Wireless sensors harvest ambient energy

Sensemaking / Wireless sensors harvest ambient energy

Inexpensive printed sensors use 'waste' energy for chemical, biological, moisture and stress monitoring.

By Futures Centre / 04 Jul 2013

‘Waste’ man-made electromagnetic energy is everywhere, coming from sources like power cables, radio transmitters and televisions. Harvesting that energy has long been regarded as impractical. However, two recent advances have changed that thinking: highly efficient collectors and devices that run on tiny electric currents.

Manos Tentzeris and Rushi Vyas, researchers at Georgia Tech in Atlanta, have invented wireless sensor devices that exploit ambient energy from transmission towers. The single unit incorporates energy-collecting antennae and the electronics that draw on it, printed onto paper or flexible polymer. The researchers use a special ‘ink’ that contains silver nanoparticles, which allows them to produce radio-frequency components, circuits and other sensing devices.

These inexpensive sensors have numerous potential uses, including remote chemical, biological, moisture and stress monitoring. For agriculture, the team has invented smart irrigation sensors powered by ambient energy. These constantly monitor soil moisture, and wirelessly instruct intelligent irrigation equipment precisely where and when to water.

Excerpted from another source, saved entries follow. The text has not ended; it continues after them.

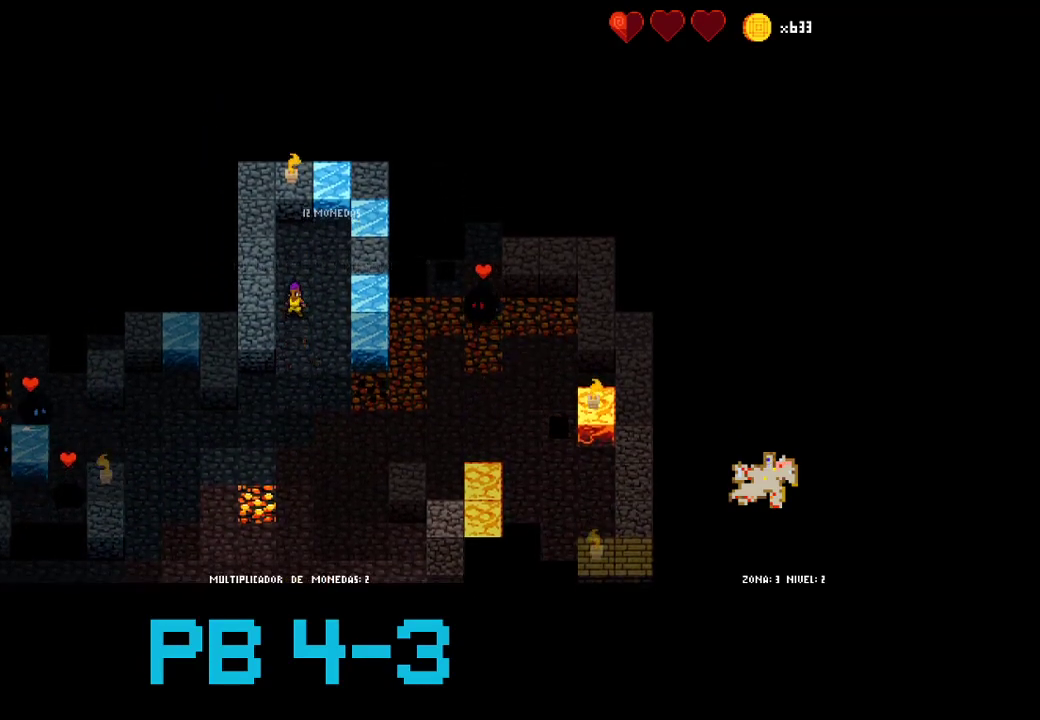
{"buttons": [], "events": [[17, "TRIANGLE", "up"], [117, "TRIANGLE", "down"], [183, "TRIANGLE", "up"], [333, "TRIANGLE", "down"], [400, "TRIANGLE", "up"]]}
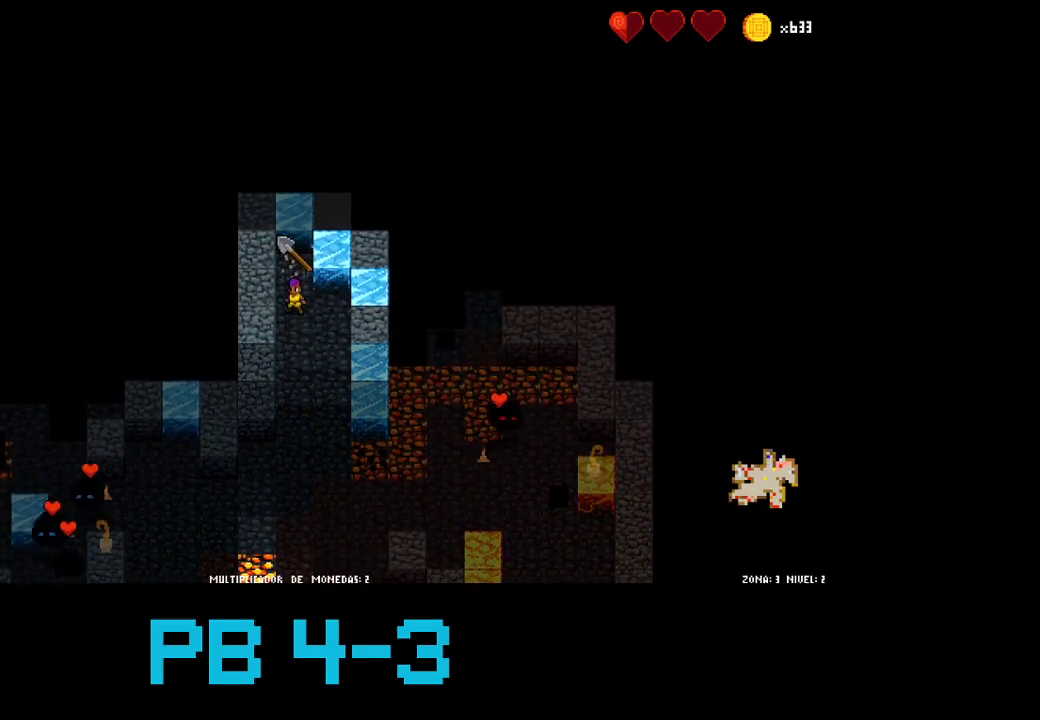
{"buttons": ["TRIANGLE"], "events": [[33, "CROSS", "down"], [133, "CROSS", "up"], [267, "TRIANGLE", "down"], [367, "TRIANGLE", "up"], [483, "TRIANGLE", "down"]]}
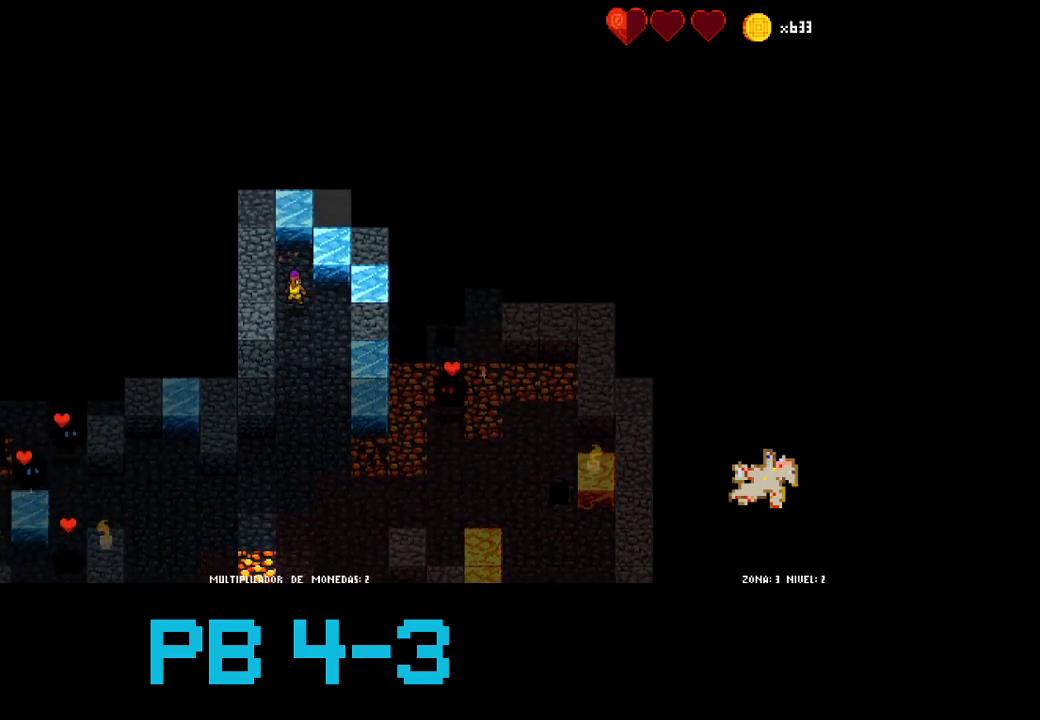
{"buttons": [], "events": [[50, "TRIANGLE", "up"], [183, "SQUARE", "down"], [250, "SQUARE", "up"], [383, "CROSS", "down"], [483, "CROSS", "up"]]}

The system greatly reduces water and pumping costs, and the maintenance-free sensors and antennae degrade harmlessly into the soil at the end of their useful life.

The State of Georgia’s Centers of Innovation for Energy and Agribusiness are now working with the researchers to test and deploy the technology in real-life conditions. “We are very excited to assist with the implementation of this ground-breaking technology”, says Costas Simoglou, the Center’s Director.

The Georgia Tech team is also working with Assistant Professor Yoshihiro Kawahara of the University of Tokyo on a system of autonomous, maintenance-free, ambient energy-powered sensors for structural stress monitoring. These devices would flag strain changes in buildings and bridges that might indicate structural weakening, helping to avert catastrophic failure. As Kawahara adds, “This is particularly important in earthquake-prone Japan.”

‘Scavenger’ sensors could even hit the market sooner rather than later, according to Tentzeris. “Devices based on our technology should be commercially available within two years, and cost about a 10th of the price of those used today”,  he claims.